Linearized Markup

A screenshot of XRay 1.0 
displaying linearized markup.

What I call "linearized markup" or "linearized content" (I use these phrases interchangeably) is a way of representing the nested, parenthetical, tree structure of a text document written in a tag based language such as XML or HTML as a sequence of path-like lines of text, where each line necessarily denotes a particular element, attribute, or piece of content at a particular nesting level in the document independently of all the other lines. Inductively, the path from the root of the document to a given tag is given by the path of the tag in which it is immediately nested, followed by a dot, followed by the name of the tag itself. The new representation thus linearizes the original document by mapping hierarchal relationships that might otherwise cross line boundaries or range over non-contiguous regions of text onto successor-predecessor relationships between dot-delimited segments of a single line. In other words, the nesting level of a tag in the document may simply be read off the single line of text in which it occurs (it is a child of the dot-delimited path that precedes it in the line) rather than inferred from the pattern of opening and closing tags that precedes it over the entire course of the document prior to the occurrence of that tag.

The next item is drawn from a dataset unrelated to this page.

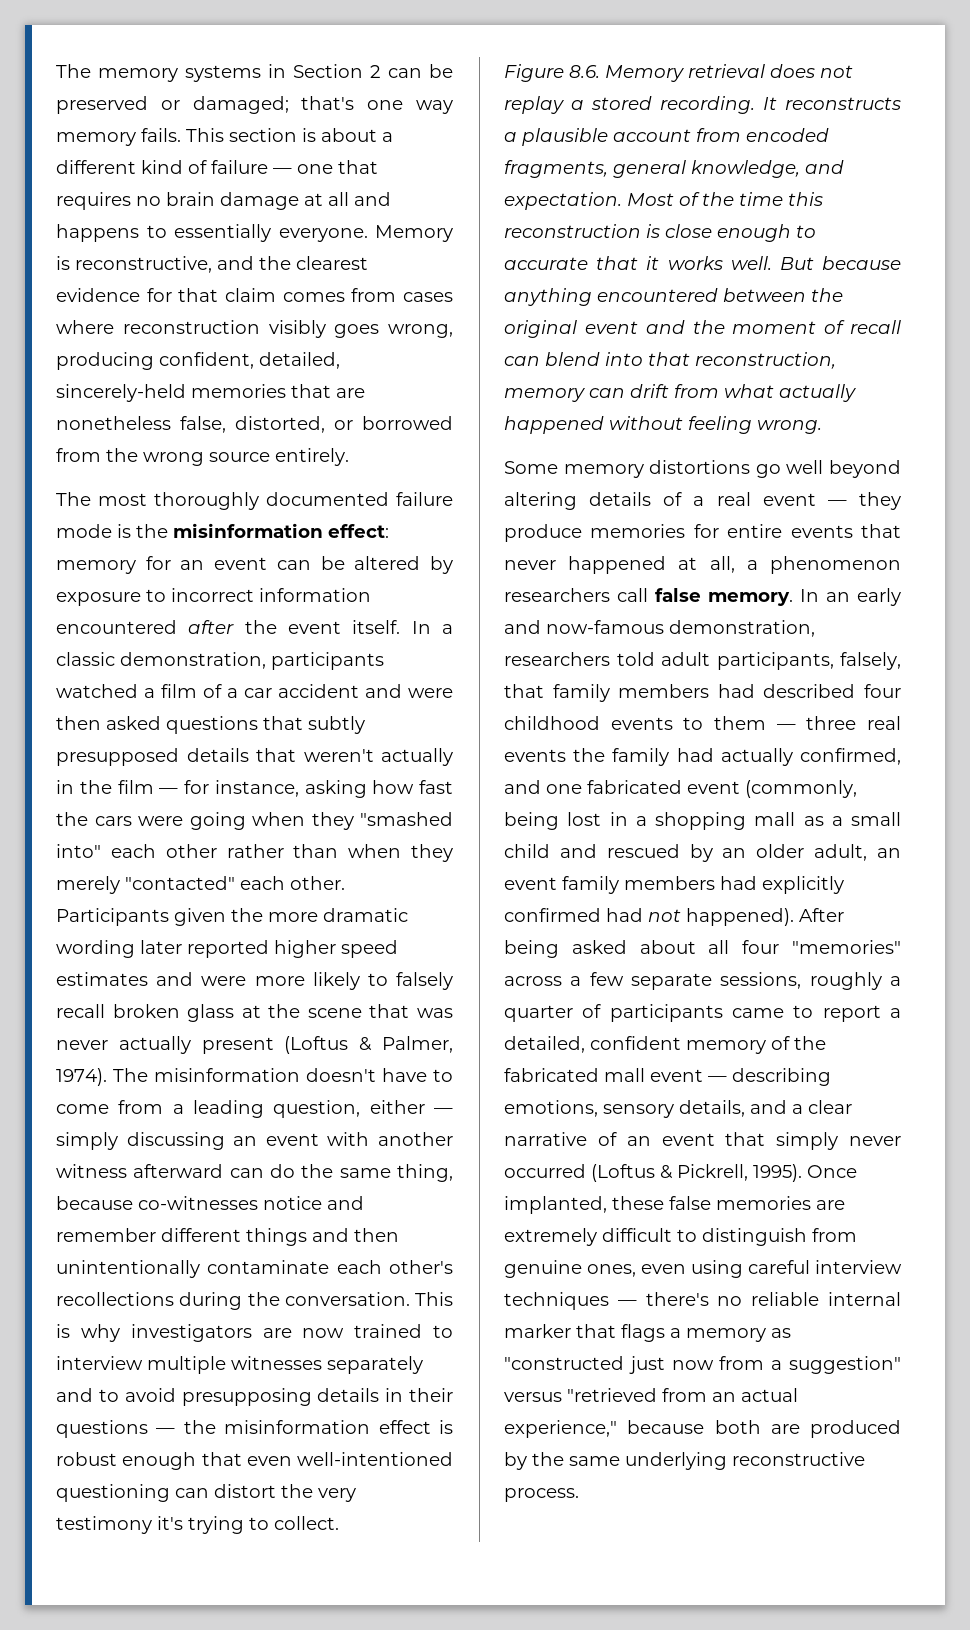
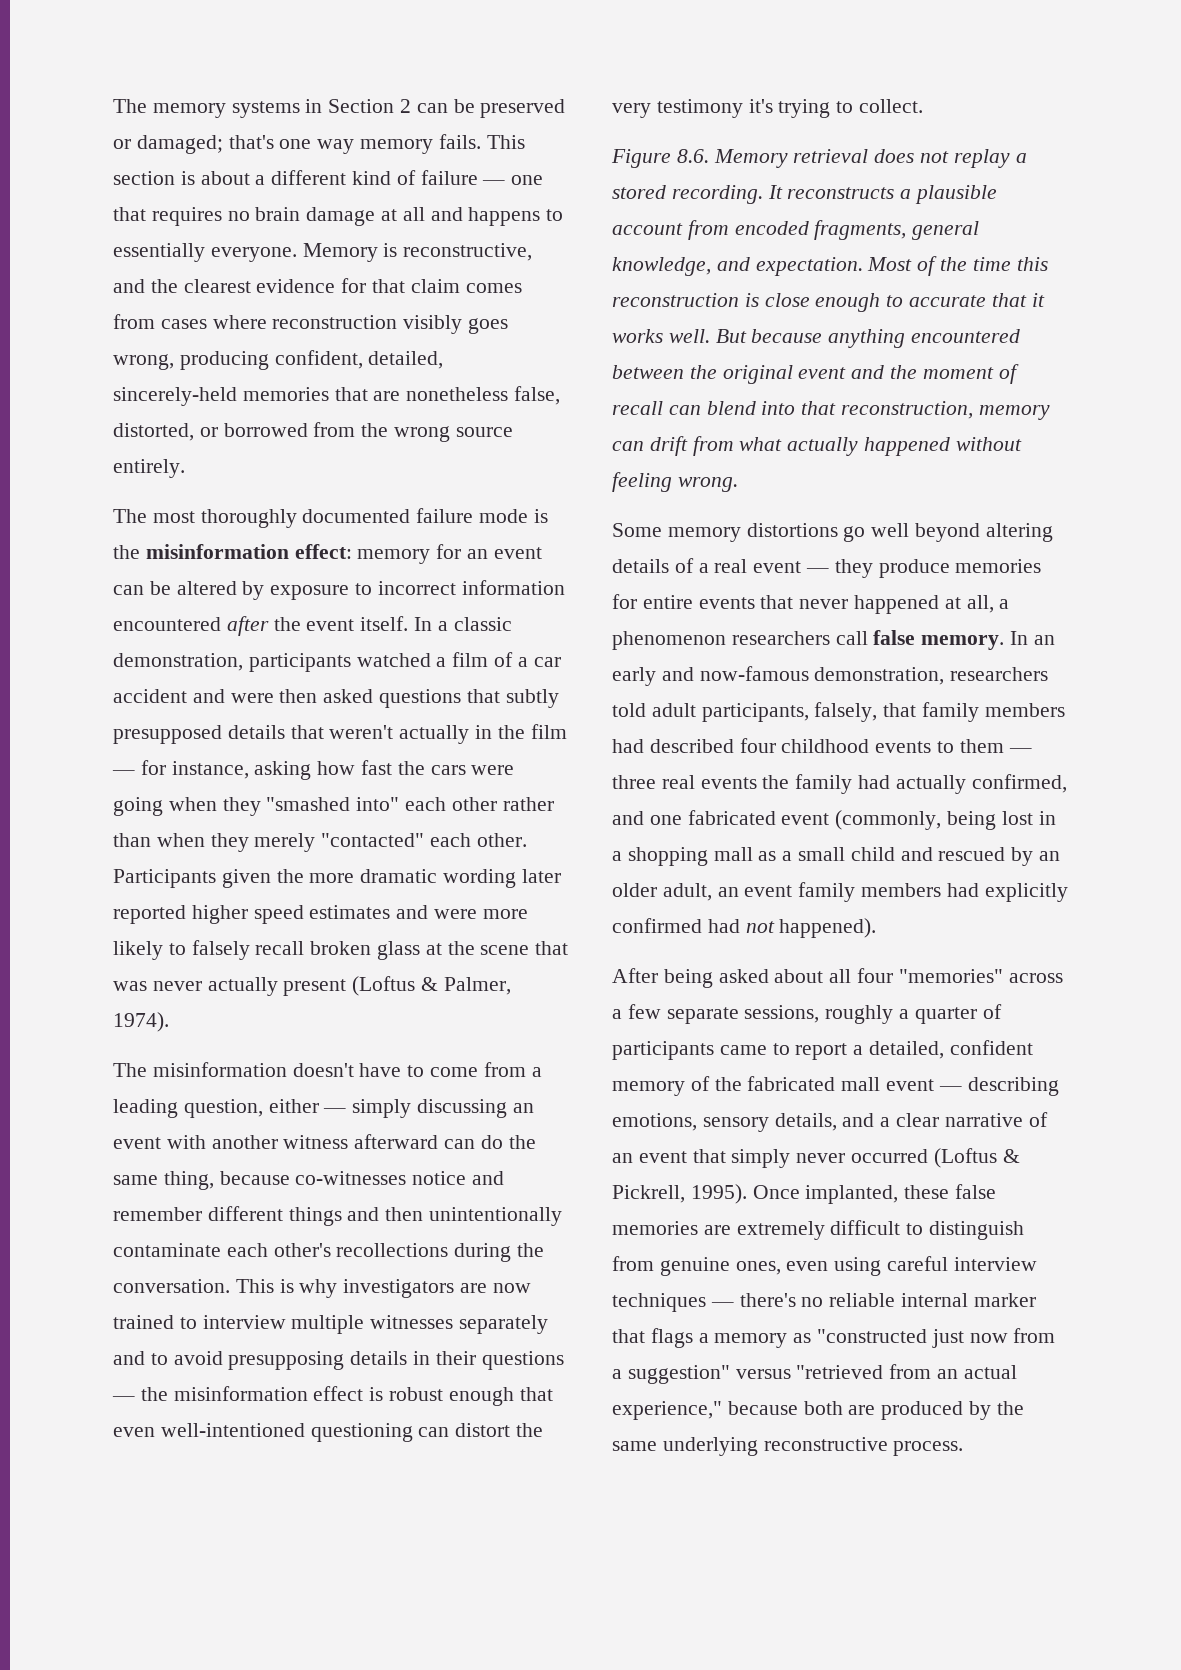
(107, 1077) none -> (169, 1022) //
(794, 917) none -> (877, 928) //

The linearization algorithm also preserves the order of sibling elements by mapping adjacent siblings in document order onto adjacent lines and distinguishes repeated occurrences of the same element type or "tag" at the same level of nesting by indexing repeated occurrences of the same tag at the same nesting level in document order. Attributes and text content are represented in the dotted, linear, notation as children of the element tag to which they are bound. Hence the entire structure of the document is preserved. For a concrete example of a linearized html document, view the screenshot of XRay 1.0 accompanying this page. For a discussion of the implementation and usefulness of linearized content in the context of content filtering, see Web Content Mining with Java by Tony Loton.